2. Требования к защите информации, установленные настоящим Положением, распространяются на автоматизированные системы, программное обеспечение, средства вычислительной техники, телекоммуникационное оборудование, применяемые для обработки защищаемой информации, перечисленной в пункте 2.1 Положения Банка России от 9 июня 2012 года N 382-П (далее при совместном упоминании - объекты информационной инфраструктуры).
3. Участники обмена при осуществлении переводов денежных средств в платежной системе Банка России (далее - осуществление переводов денежных средств) с использованием сервиса срочного перевода и сервиса несрочного перевода (далее - участники ССНП) должны размещать объекты информационной инфраструктуры, используемые при осуществлении переводов денежных средств с использованием сервиса срочного перевода и сервиса несрочного перевода, в выделенных (отдельных) сегментах (группах сегментов) вычислительных сетей.
Для объектов информационной инфраструктуры в пределах выделенного сегмента (группы сегментов) вычислительных сетей участники ССНП должны применять меры защиты информации, реализующие стандартный уровень (уровень 2) защиты информации, определенный национальным стандартом Российской Федерации ГОСТ Р 57580.1-2017 "Безопасность финансовых (банковских) операций. Защита информации финансовых организаций. Базовый состав организационных и технических мер", утвержденным приказом Федерального агентства по техническому регулированию и метрологии от 8 августа 2017 года N 822-ст "Об утверждении национального стандарта Российской Федерации" (М., ФГУП "Стандартинформ", 2017) (далее - ГОСТ Р 57580.1-2017).

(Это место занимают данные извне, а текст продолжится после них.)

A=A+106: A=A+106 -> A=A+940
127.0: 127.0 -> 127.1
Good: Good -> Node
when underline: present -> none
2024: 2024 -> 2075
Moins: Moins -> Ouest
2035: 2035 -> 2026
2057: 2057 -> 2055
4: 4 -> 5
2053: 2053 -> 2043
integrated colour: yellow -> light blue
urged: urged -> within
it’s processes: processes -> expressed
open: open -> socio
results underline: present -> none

4. Участники обмена при осуществлении переводов денежных средств с использованием сервиса быстрых платежей (далее - участники СБП) должны размещать объекты информационной инфраструктуры, используемые при осуществлении переводов денежных средств с использованием сервиса быстрых платежей, в выделенных (отдельных) сегментах (группах сегментов) вычислительных сетей.

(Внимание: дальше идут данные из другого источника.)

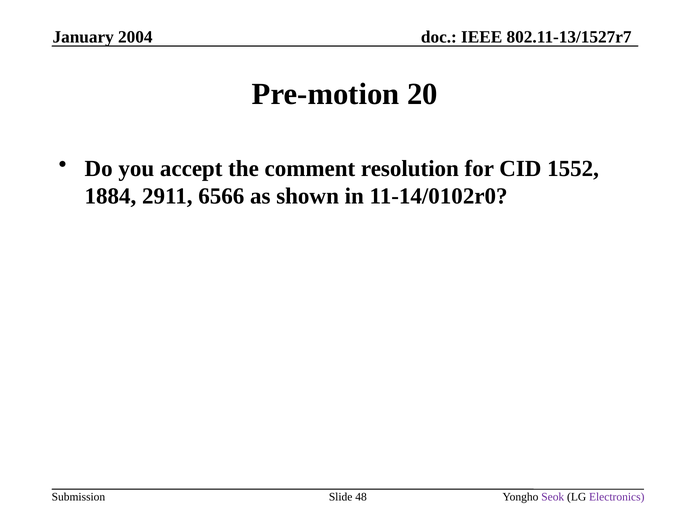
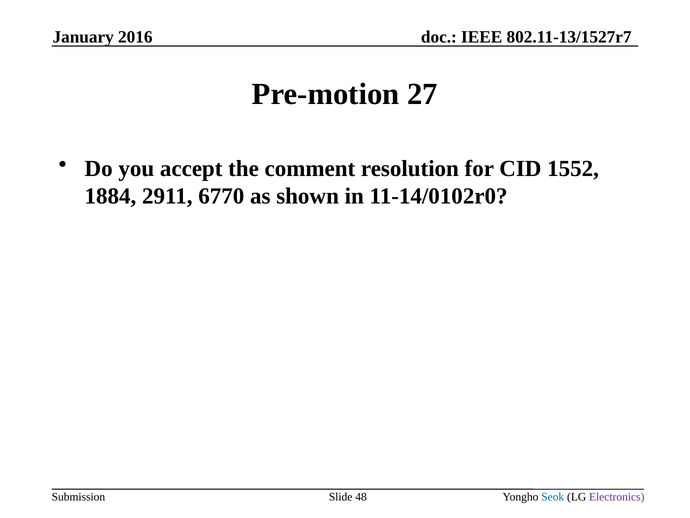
2004: 2004 -> 2016
20: 20 -> 27
6566: 6566 -> 6770
Seok colour: purple -> blue
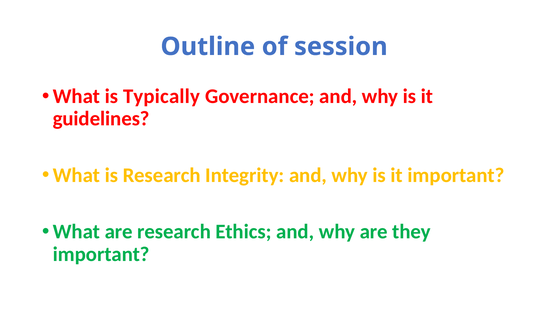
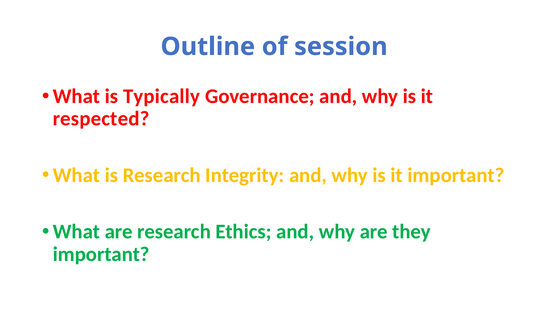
guidelines: guidelines -> respected
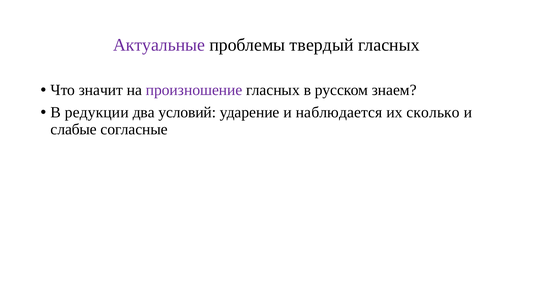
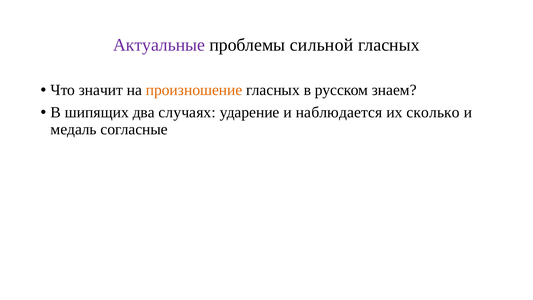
твердый: твердый -> сильной
произношение colour: purple -> orange
редукции: редукции -> шипящих
условий: условий -> случаях
слабые: слабые -> медаль
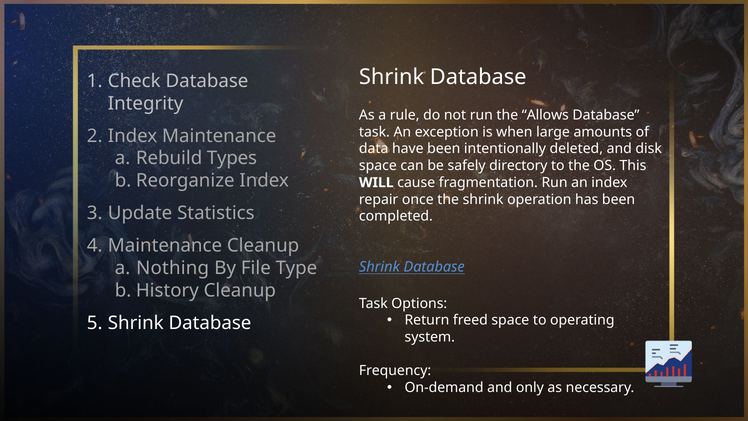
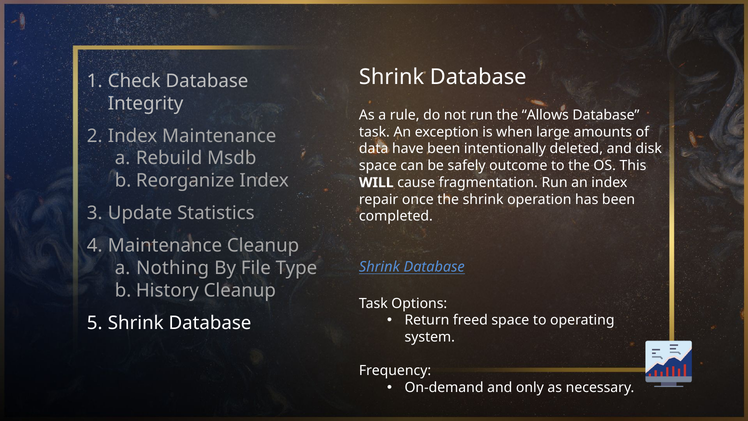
Types: Types -> Msdb
directory: directory -> outcome
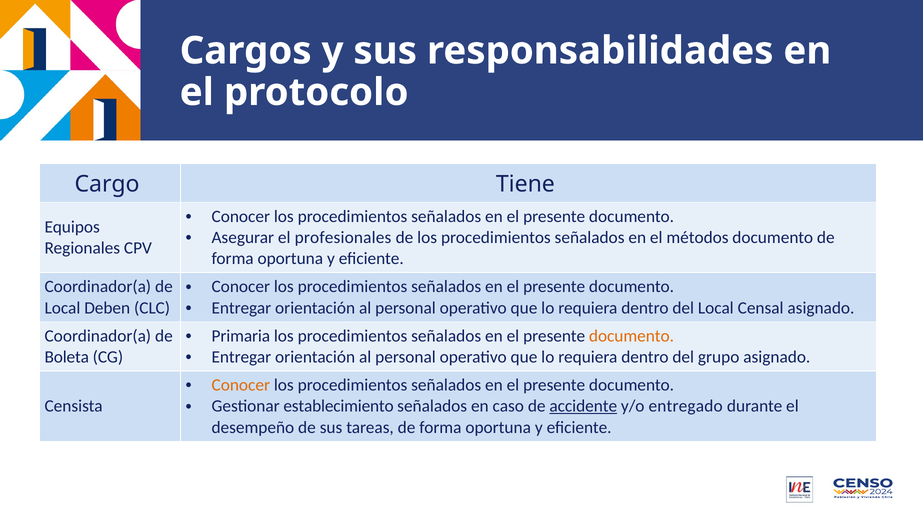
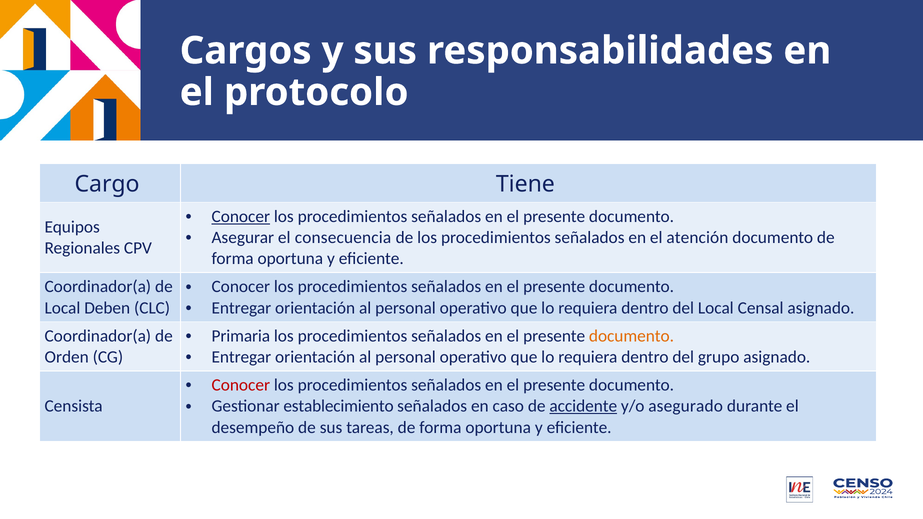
Conocer at (241, 217) underline: none -> present
profesionales: profesionales -> consecuencia
métodos: métodos -> atención
Boleta: Boleta -> Orden
Conocer at (241, 385) colour: orange -> red
entregado: entregado -> asegurado
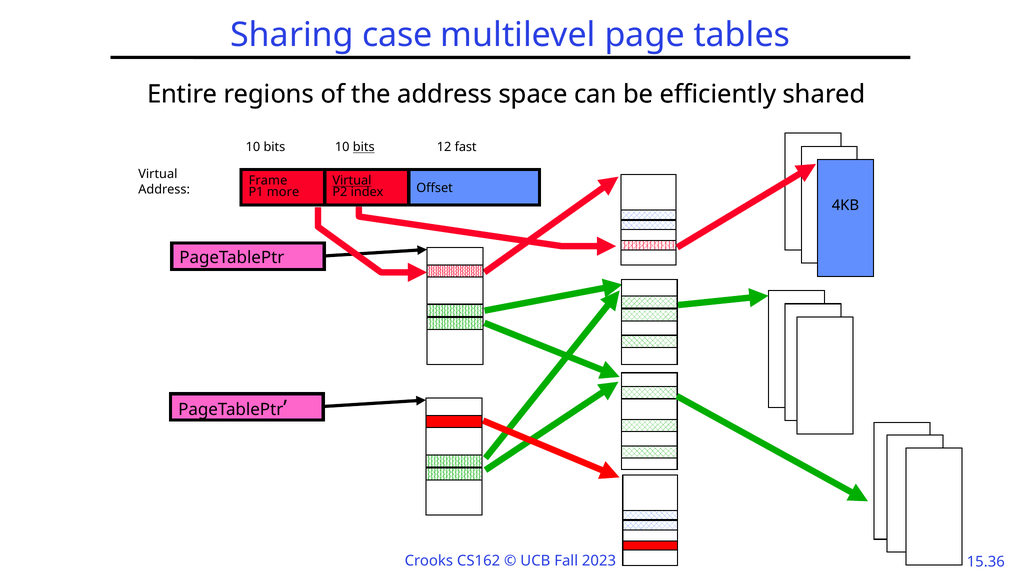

Для объектов информационной инфраструктуры в пределах выделенного сегмента (группы сегментов) вычислительных сетей участники СБП должны применять меры защиты информации, реализующие стандартный уровень (уровень 2) защиты информации, определенный ГОСТ Р 57580.1-2017.
5. Операционный центр, платежный клиринговый центр другой платежной системы при предоставлении операционных услуг и услуг платежного клиринга при переводе денежных средств с использованием сервиса быстрых платежей (далее - ОПКЦ) должен размещать объекты информационной инфраструктуры, используемые при предоставлении операционных услуг и услуг платежного клиринга участникам СБП, в выделенных (отдельных) сегментах (группах сегментов) вычислительных сетей.
Для объектов информационной инфраструктуры в пределах выделенного сегмента (группы сегментов) ОПКЦ должен применять меры защиты информации, реализующие усиленный уровень (уровень 1) защиты информации, определенный ГОСТ Р 57580.1-2017.
6. Документы участников ССНП, участников СБП и ОПКЦ, определяющие порядок обеспечения защиты информации при осуществлении переводов денежных средств (далее - документы), должны определять состав и порядок применения организационных мер защиты информации и состав и порядок использования технических средств защиты информации.